Определение литературы, которым открывается «Введение», дано в духе богдановского эмпириокритистического марксизма: литература есть «образное выражение идеологий», то есть «чувств, мнений, намерений и надежд» общественных классов и групп: она «старается организовать (социальный) опыт», когда он уже организован «в формы религиозные, философские, научные» и «пользуется для своих целей всем опытом нации, класса, группы»note 3 (1). Если литература организует общественный опыт и является орудием этого, то индивидуальность всегда есть «результат социальной группировки» и находит «источник психической энергии» в «коллективе» (3). Писатель - это человек, особо насыщенный опытом и поэтому его «вместилище опыта», «так называемая душа», настолько обильна впечатлениями, наблюдениями и чувствами, что заставляет его организовывать их «наиболее экономно», то есть в образах (4). Из этих предпосылок вытекает очень важное следствие, позволяющее понять последующие суждения Горького об отдельных русских писателях: если примат закрепляется за социальным опытом коллектива, тогда очевидно, что тем больше писатель, чем больше и значительнее коллектив и чем преданнее ему писатель, преодолевший всякую субъективность, иначе говоря, «чем решительнее отказывается писатель от своей личности, тем легче теряет он мелкое и ничтожное и глубже и шире открывается его восприятию значительное, объективное в окружающем его мире» (4). Эстетика Горького категорически антисубъективистская и склонна отрицать личный мир писателя, поэтому, как мы увидим, из русских писателей он будет критиковать Гоголя и Достоевского как наиболее, по его мнению, «субъективных».

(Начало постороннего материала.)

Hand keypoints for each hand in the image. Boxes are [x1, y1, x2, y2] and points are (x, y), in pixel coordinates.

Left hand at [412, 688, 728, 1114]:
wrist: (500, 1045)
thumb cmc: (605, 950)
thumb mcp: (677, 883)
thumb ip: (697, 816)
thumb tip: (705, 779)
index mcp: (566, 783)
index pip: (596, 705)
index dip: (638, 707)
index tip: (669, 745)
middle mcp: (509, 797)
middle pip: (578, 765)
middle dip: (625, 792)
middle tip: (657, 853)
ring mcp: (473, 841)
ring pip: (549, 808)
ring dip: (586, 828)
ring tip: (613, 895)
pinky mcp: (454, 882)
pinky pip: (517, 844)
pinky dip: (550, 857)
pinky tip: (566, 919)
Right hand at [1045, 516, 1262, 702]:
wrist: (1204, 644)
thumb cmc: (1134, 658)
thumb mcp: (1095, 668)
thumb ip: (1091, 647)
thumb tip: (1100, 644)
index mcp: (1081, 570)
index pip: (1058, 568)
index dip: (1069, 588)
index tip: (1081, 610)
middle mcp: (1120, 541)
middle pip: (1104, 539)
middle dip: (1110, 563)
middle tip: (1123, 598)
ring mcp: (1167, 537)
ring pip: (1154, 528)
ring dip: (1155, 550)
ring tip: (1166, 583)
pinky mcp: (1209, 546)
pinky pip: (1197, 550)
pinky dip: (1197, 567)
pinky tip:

Такой «антисубъективизм», в горьковском понимании, выходит за рамки индивидуальной субъективности и захватывает также явление, которое мы можем назвать «классовой» или «групповой» субъективностью. Эти горьковские взгляды стоят того, чтобы их проанализировать, так как от них берет начало специфическая концепция русской литературы и ее отличия от литературы западноевропейской. Богатство опыта ставит писателя в противоречивое положение, поскольку требует «широких организующих идей», «враждебных узким целям групп и классов» (4). Поэтому у русского писателя всегда «избыток» мыслей, остающихся за пределами его мировоззрения и противоречащих ему. Горький утверждает, что такое противоречие наблюдается «даже» у западноевропейских писателей, таких, как Диккенс или Бальзак, и объясняет причины этого «даже»: западный писатель - «человек более стройной психики, чем писатель русский», ибо на Западе писатель «более тверд в защите воззрений своего класса» в силу устойчивости междуклассовых отношений, принявших характер традиции, в то время как в России эти отношения «лишь только начинают слагаться» и «пока еще неясны для писателя» (4). Таким образом, получается, что «классовый субъективизм», как мы это определили, в русской литературе слабее, чем на Западе, что доказывается тем, что русская литература - «это по преимуществу литература вопросов», спрашивающая «что делать?» и «кто виноват?»